● Stored data entries
____________________

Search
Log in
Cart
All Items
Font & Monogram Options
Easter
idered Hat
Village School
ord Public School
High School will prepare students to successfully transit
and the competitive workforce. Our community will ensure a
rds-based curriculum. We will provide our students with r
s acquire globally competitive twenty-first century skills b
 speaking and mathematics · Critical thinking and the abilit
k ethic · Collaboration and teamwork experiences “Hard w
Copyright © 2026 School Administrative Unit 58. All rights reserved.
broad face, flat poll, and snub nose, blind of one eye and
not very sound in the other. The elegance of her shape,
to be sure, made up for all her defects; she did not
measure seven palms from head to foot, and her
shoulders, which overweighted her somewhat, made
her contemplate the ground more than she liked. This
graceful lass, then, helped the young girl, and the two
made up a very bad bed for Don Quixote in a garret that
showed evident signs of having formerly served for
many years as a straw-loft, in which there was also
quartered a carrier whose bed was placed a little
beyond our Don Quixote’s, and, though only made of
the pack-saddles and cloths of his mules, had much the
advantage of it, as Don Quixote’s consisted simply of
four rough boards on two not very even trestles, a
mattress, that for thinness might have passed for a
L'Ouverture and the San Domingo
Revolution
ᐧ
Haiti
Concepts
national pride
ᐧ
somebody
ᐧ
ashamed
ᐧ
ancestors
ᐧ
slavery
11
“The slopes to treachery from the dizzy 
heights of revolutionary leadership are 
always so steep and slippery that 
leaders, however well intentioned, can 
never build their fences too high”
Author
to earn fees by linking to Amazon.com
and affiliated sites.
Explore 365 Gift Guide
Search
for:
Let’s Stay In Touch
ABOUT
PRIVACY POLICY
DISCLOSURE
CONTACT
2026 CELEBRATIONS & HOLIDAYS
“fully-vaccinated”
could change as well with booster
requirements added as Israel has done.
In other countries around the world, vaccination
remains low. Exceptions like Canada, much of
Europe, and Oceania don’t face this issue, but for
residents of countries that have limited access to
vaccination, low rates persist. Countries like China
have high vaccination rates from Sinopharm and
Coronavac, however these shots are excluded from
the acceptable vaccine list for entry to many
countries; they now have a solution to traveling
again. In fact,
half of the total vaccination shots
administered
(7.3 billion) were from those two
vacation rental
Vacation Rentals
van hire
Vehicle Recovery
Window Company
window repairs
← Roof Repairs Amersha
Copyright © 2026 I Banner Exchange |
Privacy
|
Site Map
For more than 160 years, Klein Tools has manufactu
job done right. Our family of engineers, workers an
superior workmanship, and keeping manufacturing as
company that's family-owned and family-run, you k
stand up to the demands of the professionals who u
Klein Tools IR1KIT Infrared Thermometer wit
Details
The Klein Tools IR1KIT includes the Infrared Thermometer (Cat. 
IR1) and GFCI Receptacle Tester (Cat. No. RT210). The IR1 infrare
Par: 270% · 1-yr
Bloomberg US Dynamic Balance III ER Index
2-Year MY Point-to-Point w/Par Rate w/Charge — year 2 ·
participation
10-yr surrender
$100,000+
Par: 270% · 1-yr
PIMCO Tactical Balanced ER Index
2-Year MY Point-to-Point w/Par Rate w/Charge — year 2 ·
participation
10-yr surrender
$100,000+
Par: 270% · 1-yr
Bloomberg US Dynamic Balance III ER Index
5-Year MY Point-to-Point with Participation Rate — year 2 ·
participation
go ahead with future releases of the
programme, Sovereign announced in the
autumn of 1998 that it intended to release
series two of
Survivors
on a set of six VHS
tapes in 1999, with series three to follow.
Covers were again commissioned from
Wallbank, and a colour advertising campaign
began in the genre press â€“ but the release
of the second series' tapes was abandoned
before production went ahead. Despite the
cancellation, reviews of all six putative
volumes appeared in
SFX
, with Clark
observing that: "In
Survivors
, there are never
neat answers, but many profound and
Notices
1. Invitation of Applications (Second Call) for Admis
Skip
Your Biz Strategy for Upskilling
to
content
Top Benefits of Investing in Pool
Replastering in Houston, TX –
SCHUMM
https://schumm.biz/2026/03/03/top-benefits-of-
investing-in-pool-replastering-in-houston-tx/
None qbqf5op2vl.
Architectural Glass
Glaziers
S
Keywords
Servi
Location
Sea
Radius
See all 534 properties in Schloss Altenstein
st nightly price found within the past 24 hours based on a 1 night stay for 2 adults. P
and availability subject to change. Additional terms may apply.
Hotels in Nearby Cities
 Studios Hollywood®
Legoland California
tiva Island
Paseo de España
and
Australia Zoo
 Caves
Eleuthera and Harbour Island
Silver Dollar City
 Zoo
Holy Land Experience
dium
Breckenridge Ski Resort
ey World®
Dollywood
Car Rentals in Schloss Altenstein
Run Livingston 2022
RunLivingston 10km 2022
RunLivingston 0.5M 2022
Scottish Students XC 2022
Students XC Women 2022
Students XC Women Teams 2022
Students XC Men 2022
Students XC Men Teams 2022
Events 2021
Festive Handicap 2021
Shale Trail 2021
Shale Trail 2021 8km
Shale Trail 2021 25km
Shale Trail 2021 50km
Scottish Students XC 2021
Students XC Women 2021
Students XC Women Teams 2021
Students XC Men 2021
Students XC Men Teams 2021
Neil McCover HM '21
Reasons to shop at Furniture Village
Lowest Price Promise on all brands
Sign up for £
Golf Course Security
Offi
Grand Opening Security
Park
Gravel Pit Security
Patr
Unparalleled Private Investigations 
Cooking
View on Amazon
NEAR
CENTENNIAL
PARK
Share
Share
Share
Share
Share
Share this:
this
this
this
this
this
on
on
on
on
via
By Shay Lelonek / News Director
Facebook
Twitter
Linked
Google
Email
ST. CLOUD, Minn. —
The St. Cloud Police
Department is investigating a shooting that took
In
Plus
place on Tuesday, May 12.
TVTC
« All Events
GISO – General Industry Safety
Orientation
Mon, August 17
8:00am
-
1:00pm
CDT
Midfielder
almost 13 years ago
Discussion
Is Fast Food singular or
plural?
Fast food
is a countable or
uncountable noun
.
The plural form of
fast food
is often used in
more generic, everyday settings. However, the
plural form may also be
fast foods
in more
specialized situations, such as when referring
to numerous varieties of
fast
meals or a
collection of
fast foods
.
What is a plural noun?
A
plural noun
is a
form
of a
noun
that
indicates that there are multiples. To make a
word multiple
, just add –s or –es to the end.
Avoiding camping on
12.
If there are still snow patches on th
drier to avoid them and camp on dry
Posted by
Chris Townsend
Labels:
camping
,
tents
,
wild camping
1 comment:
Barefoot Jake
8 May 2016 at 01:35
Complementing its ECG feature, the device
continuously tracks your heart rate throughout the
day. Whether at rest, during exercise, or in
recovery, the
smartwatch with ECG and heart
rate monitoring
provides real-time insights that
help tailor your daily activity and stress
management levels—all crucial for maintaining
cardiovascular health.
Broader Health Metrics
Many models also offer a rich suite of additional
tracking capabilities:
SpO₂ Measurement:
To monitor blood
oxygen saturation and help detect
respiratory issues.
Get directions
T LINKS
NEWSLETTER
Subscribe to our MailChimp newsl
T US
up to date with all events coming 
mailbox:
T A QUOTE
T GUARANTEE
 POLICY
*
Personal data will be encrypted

____________________

● AIM OF THE EXERCISE
Count the lines in the rows above that contain the string "Tools". Give only the number.

● EXERCISE ANSWER
3